Key excerpts from the Egan-Jones report:
“We believe that support for voting the management ballot is merited and
that voting the management ballot (WHITE PROXY CARD) AGAINST the two
proposals made by the dissidents is in the best interests of the Company
and its shareholders.”
“In light of current market conditions and the Company’s sustained
strong performance, we believe that the approval of the dissidents’
proposal is unnecessary and not in the best interests of Cracker Barrel
Old Country Store, Inc.”
About Cracker Barrel Old Country Store®
Cracker Barrel Old Country Store, Inc. provides a friendly
home-away-from-home in its old country stores and restaurants. Guests
are cared for like family while relaxing and enjoying real home-style
food and shopping that's surprisingly unique, genuinely fun and
reminiscent of America's country heritage…all at a fair price.
Cracker Barrel Old Country Store, Inc. (Nasdaq:CBRL) was established in
1969 in Lebanon, Tenn. and operates 626 company-owned locations in 42
states. For more information, visit crackerbarrel.com.
CBRL-F
Important Additional Information
Cracker Barrel, its directors and certain of its executive officers may
be deemed to be participants in the solicitation of proxies from Cracker
Barrel shareholders in connection with the matters to be considered at
the special meeting of Cracker Barrel's shareholders to be held on April
23, 2014. On March 21, 2014, Cracker Barrel filed a definitive proxy
statement (the "Proxy Statement") with the U.S. Securities and Exchange
Commission (the "SEC") in connection with the solicitation of proxies
from Cracker Barrel shareholders.

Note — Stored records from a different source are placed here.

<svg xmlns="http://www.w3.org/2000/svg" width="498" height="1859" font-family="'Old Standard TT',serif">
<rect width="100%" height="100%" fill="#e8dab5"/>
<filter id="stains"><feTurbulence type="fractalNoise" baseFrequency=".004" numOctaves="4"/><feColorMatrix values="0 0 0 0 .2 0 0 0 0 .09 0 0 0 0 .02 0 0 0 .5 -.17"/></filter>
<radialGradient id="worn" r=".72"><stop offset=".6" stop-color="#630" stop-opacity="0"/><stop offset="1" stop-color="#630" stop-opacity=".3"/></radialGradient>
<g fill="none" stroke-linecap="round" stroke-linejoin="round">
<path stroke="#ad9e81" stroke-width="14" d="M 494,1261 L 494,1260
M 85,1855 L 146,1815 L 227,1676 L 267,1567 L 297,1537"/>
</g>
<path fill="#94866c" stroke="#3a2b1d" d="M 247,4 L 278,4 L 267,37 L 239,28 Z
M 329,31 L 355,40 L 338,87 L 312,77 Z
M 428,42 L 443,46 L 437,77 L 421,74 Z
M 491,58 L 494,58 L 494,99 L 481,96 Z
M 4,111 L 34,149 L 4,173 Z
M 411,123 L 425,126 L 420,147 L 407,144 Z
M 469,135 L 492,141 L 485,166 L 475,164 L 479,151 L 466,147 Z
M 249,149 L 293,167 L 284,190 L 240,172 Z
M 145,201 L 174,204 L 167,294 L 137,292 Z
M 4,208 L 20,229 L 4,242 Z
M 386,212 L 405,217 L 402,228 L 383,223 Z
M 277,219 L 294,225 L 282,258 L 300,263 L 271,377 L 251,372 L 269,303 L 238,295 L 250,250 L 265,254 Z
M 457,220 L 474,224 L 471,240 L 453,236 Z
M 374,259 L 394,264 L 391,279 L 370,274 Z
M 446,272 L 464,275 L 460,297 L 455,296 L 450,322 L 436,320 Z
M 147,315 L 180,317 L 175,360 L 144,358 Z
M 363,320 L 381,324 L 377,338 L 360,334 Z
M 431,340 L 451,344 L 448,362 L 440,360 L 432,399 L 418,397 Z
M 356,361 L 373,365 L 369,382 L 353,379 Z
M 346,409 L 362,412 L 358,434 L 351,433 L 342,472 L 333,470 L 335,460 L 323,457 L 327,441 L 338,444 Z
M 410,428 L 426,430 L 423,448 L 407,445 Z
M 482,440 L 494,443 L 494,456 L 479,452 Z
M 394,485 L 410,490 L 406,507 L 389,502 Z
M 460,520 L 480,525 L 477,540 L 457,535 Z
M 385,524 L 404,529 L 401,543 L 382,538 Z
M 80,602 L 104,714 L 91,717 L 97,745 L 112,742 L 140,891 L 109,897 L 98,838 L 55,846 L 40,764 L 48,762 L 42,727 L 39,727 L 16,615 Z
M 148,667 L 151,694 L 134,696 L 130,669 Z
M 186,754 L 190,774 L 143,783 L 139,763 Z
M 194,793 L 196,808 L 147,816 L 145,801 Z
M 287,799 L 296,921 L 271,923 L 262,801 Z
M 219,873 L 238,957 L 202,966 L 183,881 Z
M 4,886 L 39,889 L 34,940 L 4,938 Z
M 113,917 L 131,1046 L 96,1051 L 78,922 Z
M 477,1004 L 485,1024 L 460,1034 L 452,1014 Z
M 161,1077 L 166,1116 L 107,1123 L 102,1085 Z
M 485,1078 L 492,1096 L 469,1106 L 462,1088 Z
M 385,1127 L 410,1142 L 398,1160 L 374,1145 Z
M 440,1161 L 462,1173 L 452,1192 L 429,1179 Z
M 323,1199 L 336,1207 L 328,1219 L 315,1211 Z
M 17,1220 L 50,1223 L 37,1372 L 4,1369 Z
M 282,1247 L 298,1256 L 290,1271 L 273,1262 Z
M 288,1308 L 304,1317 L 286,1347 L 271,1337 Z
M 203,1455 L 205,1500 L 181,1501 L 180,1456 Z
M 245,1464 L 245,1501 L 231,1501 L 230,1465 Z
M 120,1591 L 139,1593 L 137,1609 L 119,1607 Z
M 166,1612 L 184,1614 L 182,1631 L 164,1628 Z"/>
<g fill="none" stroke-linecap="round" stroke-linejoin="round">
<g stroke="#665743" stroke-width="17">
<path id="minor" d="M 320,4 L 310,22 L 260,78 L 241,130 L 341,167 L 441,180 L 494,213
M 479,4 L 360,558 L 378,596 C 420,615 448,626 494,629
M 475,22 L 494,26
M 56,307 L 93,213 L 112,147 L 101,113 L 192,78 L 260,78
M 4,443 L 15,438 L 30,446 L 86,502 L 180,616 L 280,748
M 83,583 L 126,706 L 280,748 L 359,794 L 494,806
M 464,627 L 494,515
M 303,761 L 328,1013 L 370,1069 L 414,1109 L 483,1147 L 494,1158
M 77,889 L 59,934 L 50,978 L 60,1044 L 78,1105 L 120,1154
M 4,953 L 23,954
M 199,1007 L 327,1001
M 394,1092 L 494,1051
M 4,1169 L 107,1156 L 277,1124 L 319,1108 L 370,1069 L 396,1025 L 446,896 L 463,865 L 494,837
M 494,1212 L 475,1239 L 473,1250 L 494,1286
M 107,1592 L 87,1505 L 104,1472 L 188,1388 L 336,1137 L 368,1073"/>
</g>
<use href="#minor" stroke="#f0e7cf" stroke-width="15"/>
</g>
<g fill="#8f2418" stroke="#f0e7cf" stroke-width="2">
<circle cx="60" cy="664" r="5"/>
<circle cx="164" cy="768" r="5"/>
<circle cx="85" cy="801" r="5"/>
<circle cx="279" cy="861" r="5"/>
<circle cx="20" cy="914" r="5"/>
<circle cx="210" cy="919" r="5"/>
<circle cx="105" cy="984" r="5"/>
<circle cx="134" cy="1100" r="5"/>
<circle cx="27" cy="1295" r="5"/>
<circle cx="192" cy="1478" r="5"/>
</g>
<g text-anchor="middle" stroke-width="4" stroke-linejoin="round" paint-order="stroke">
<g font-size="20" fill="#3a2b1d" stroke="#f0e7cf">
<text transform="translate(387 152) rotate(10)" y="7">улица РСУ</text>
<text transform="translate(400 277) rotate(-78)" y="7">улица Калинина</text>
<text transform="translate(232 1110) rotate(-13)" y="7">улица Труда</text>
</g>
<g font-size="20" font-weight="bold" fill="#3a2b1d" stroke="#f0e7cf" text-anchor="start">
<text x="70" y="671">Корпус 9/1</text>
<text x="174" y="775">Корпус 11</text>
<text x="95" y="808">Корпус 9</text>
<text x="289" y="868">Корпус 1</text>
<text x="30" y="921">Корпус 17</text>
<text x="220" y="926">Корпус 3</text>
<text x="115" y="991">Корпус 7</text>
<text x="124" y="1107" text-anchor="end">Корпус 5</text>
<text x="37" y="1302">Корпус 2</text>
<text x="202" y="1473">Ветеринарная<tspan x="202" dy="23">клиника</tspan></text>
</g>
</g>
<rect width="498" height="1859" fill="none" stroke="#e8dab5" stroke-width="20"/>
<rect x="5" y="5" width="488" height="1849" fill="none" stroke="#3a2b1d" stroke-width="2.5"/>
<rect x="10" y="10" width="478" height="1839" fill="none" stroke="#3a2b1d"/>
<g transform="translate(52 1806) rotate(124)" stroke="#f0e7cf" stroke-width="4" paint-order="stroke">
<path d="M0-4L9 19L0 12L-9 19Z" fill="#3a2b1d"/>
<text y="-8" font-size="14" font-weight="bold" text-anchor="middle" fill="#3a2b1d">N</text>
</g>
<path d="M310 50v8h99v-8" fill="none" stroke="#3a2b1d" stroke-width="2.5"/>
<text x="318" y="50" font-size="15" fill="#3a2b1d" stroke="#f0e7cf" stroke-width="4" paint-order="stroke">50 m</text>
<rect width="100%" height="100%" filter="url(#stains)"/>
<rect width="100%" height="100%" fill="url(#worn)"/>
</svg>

INVESTORS AND SHAREHOLDERS ARE
STRONGLY ENCOURAGED TO READ THE PROXY STATEMENT AND ACCOMPANYING WHITE
PROXY CARD AND OTHER DOCUMENTS FILED WITH THE SEC CAREFULLY AND IN THEIR
ENTIRETY WHEN THEY BECOME AVAILABLE AS THEY WILL CONTAIN IMPORTANT
INFORMATION. Shareholders may obtain the Proxy Statement, any amendments
or supplements to the Proxy Statement and other documents filed by
Cracker Barrel with the SEC for no charge at the SEC's website at www.sec.gov.
Copies are also available at no charge at the Investor Relations section
of our corporate website at www.crackerbarrel.com.
1 Permission to use quotes from the ISS report, the Glass
Lewis report and the Egan-Jones report was neither sought nor obtained.